Rastag pursed his lips. “With respect, sir—”
“Show your respect by obeying,” Marcus snapped.
“I’ve no interest in a prolonged siege. I want Revat now, which means we break their will to resist now.
I don’t want so much as a trickle running toward that city, and I want them to see disaster sitting in the form of casks of black powder at the base of that dam.
Let them understand what it means to defy the Empire. ”
Silence.
“I used to think being under your command was a privilege,” Rastag finally said.
“That, for all I built machines of war that were designed to kill, I was no villain, because you were always fighting to keep casualties low, especially for civilians. Yet now I question whether that was a delusion I told myself so that I could live with what I have done. Amarin is right: What have we left in our wake but conquered people? And those who are conquered always suffer, even if those who do the conquering cannot be bothered to see it.”
The world swam around Marcus, his head again filling with a loud hammering that was probably his heartbeat but sounded like fists pounding against a wall. Like something trying to get out, the noise making his head hurt.
“This dam you have me building is a weapon of incredible destruction. If we release that much water on the city, it will explode through Revat like a monstrous battering ram, killing everyone in its path and leaving destruction, famine, and pestilence in its rotting wake,” Rastag argued.
“You claim you’ve no intention of using it.
That it’s a threat to motivate them to surrender without a fight.
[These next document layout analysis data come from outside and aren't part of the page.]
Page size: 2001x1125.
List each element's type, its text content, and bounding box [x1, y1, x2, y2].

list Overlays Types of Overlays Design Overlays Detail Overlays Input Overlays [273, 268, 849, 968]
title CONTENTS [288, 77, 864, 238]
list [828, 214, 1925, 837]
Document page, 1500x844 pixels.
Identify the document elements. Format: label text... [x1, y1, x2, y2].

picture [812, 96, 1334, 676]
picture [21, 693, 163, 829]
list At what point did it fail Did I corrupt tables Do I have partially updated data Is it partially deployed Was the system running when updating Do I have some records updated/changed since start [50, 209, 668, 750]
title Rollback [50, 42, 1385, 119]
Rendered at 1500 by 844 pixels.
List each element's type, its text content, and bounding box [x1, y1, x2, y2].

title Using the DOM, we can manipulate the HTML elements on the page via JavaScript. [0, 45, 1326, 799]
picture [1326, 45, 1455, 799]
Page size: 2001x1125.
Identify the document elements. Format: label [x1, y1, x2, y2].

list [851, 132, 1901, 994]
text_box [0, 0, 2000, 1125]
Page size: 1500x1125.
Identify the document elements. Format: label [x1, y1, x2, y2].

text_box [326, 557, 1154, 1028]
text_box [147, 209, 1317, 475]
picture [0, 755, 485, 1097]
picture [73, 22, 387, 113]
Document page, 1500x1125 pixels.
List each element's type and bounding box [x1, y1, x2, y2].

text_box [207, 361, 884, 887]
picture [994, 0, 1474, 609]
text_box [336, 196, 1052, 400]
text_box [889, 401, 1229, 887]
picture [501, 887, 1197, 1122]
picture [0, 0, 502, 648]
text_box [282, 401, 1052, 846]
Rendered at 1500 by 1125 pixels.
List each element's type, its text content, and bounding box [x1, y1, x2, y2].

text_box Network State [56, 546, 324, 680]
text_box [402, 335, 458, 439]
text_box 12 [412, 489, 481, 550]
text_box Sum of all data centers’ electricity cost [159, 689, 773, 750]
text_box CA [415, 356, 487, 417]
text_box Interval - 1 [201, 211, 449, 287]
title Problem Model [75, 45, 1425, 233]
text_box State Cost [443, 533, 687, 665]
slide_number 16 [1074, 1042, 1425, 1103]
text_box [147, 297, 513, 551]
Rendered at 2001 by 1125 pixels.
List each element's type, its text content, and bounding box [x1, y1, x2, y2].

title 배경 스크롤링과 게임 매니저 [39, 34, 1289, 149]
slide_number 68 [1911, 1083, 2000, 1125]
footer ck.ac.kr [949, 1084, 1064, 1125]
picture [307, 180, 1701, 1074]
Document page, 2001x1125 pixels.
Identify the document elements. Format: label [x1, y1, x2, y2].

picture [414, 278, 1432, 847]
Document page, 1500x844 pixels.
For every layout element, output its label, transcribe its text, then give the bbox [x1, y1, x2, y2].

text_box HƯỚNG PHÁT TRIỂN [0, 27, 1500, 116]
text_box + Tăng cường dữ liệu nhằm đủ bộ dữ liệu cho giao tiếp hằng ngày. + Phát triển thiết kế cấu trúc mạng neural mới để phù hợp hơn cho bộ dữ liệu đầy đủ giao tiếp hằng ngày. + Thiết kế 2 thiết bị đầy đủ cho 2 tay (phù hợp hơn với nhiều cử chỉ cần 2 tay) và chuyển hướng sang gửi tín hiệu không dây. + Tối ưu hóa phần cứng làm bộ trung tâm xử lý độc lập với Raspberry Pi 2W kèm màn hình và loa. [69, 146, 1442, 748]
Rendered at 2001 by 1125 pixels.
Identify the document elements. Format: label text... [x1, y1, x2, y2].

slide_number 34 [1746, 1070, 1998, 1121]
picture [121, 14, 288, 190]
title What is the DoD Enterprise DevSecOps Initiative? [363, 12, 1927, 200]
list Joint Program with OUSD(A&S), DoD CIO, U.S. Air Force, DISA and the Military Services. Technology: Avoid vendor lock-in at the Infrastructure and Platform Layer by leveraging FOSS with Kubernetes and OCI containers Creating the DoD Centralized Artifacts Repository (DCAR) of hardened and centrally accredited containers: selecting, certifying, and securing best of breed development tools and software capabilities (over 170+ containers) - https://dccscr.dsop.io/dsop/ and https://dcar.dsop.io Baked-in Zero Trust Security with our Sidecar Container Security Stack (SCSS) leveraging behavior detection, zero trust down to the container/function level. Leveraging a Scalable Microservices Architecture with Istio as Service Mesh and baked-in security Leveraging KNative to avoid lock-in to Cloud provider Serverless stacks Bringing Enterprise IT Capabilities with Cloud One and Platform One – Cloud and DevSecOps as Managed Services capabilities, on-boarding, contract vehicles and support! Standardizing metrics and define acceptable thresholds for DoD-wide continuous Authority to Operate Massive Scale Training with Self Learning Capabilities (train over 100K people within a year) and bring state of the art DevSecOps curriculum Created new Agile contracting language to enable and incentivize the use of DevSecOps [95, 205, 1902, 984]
Yet whether you use it or not matters little, for in your wake there will be destruction, famine, and pestilence.
You think you are better than the other legati, but you are not.
You are merely a more insidious breed of villain. ”
Marcus stared at his engineer, then pressed his fingers to his temples, the war going on inside his head so painful he wanted to fall to his knees.
Because Rastag was right.
What choice do you have? the voice screamed at him. If you don’t do it, they’ll execute you for treason and then send someone else to do the job.
This is how it has to be.
Inevitable.
Inescapable.
Blood dripped from Marcus’s nose, and he wiped at it, feeling his chest tighten, each breath more difficult than the last.
“May I go, sir?” Rastag asked, gathering up his pages.
Marcus nodded, the engineer passing Gibzen as he returned.
“You all right?”
Marcus wiped at his bleeding nose, trying to get air into his lungs. “They’re right.”
“They’re not.” Gibzen knelt before him, giving his shoulders a shake.
“Amarin is running his mouth, and Rastag just doesn’t have the nerve?
Thinking like old Drusus and his boys that things would have looked good if we’d hunkered down in Arinoquia, but you know that was never a possibility.
We’re raised to fight, and if we don’t, the Senate puts us down.
Someone has to be food for the crows, and it’s either us or them. ”
Colors were bleeding together, the hammering fists of an ocean full of guilt and grief and fear trying to tear down the walls. Trying to climb over. Trying to get out, even if they destroyed him. “There has to be another option.”
“Yeah, there was. ” Gibzen’s eyes were like voids, dragging Marcus into their depths. “You gave the Gamdeshians countless chances to do this peaceably, but they chose war. They chose it, Marcus, not you.”
He’d given them no choice.
“If we’d stayed in Emrant, they’d only have gathered all their forces and all their allies’ forces and attacked us. It was always going to be blood.”
Gibzen wasn’t wrong.
“Your duty is to the Thirty-Seventh. To ensuring we aren’t the ones who do the bleeding, and this is how that happens.”
Each of his primus’s words steadied the walls in his mind, raising them high and strong.
They calmed the raging pulse in his veins, and the breath in his chest.
Until everything was quiet again, and Marcus said, “Change bombardment from the walls to the city itself. Let’s end this.”